Manifestations of gonococcal proctitis typically include tenesmus, mucopurulent anal discharge, and pruritus; rectal fullness, bleeding, anorectal pain, and constipation can also occur. The diagnosis is confirmed with nucleic acid amplification testing of a rectal swab. Because patients are often coinfected with Chlamydia trachomatis, they should be treated with dual antibiotic therapy (ie, ceftriaxone + doxycycline) to cover both pathogens (azithromycin has not been studied for treatment of proctitis).
(Choice A) Crohn disease (CD) causes anal fistula and perirectal abscess, which can cause mucopurulent anal discharge; however, both conditions are typically visible on examination. In addition, because the rectum is typically spared, CD usually does not cause tenesmus. Typical manifestations of CD include abdominal pain, weight loss, and diarrhea, possibly with hematochezia.

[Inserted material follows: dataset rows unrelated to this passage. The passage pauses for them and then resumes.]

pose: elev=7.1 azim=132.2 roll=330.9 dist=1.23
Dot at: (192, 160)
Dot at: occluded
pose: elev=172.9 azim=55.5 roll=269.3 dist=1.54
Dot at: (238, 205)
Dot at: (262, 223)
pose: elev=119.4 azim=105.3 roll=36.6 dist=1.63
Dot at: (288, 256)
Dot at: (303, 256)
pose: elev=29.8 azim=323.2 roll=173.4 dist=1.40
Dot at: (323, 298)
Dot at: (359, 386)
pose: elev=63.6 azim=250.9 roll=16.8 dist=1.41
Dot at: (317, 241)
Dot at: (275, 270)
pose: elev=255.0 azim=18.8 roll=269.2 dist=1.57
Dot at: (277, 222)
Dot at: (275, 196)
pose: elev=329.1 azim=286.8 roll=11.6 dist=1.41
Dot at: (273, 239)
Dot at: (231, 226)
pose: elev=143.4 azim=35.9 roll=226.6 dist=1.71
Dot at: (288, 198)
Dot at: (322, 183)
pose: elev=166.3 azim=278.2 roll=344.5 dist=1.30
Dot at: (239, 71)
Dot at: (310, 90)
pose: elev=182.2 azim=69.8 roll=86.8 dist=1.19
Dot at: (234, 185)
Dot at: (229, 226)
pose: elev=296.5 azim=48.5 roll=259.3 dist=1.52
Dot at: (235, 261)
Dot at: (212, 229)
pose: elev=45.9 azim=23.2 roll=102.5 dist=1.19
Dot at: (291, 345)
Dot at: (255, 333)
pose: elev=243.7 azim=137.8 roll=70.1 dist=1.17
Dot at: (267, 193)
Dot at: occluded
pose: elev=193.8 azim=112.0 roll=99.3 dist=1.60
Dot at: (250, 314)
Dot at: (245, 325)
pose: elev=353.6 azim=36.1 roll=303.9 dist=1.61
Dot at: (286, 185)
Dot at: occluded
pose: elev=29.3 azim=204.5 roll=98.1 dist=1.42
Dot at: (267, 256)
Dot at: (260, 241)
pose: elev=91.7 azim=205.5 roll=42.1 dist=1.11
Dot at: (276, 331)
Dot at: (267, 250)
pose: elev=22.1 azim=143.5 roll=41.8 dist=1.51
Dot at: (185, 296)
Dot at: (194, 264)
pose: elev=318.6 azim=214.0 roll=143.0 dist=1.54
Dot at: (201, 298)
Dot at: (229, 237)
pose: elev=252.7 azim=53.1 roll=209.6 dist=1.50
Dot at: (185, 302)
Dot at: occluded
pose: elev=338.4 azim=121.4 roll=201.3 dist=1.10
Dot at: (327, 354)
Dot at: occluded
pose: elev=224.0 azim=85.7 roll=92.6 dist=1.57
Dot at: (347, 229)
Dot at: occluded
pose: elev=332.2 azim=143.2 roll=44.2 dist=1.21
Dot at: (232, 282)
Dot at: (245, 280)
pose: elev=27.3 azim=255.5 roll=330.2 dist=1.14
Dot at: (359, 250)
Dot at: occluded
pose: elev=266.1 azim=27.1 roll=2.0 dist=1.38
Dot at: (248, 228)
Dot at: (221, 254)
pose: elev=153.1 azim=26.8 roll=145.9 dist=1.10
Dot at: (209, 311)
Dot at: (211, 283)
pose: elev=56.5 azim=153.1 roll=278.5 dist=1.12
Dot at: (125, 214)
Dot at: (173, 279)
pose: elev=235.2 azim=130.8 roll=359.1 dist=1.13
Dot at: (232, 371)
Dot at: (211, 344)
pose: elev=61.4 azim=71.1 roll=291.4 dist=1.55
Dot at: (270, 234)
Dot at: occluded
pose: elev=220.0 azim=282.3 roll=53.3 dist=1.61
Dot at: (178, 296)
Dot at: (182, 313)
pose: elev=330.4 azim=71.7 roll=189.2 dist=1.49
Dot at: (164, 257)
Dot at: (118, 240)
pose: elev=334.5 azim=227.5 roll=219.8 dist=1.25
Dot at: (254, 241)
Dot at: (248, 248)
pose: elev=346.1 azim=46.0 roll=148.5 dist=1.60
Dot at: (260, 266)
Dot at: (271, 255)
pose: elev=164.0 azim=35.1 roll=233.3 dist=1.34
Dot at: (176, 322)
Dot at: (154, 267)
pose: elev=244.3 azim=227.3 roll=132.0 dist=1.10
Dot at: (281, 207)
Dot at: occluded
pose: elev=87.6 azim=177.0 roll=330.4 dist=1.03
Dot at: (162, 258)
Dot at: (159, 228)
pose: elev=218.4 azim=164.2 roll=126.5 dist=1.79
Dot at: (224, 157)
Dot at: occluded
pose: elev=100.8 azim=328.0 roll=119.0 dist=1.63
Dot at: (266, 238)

(Choices B and D) Cryptosporidium parvum and giardiasis both cause profuse watery diarrhea, although steatorrhea is sometimes seen in giardiasis. Tenesmus and mucopurulent anal discharge are not consistent with either infection.
(Choice C) Escherichia coli O157:H7 produces Shiga toxin, which leads to hematochezia and sometimes hemolytic uremic syndrome (eg, renal failure, hemolytic anemia, thrombocytopenia). Abdominal pain is typical, and tenesmus and mucopurulent anal discharge are unexpected.
Educational objective:
Gonococcal proctitis typically occurs in adolescents or young adults practicing unprotected sexual intercourse. Rectal infection can occur via receptive anal intercourse or proximal spread from the vagina. Manifestations include tenesmus, mucopurulent anal discharge, and pruritus; rectal fullness, bleeding, anorectal pain, and constipation may also occur.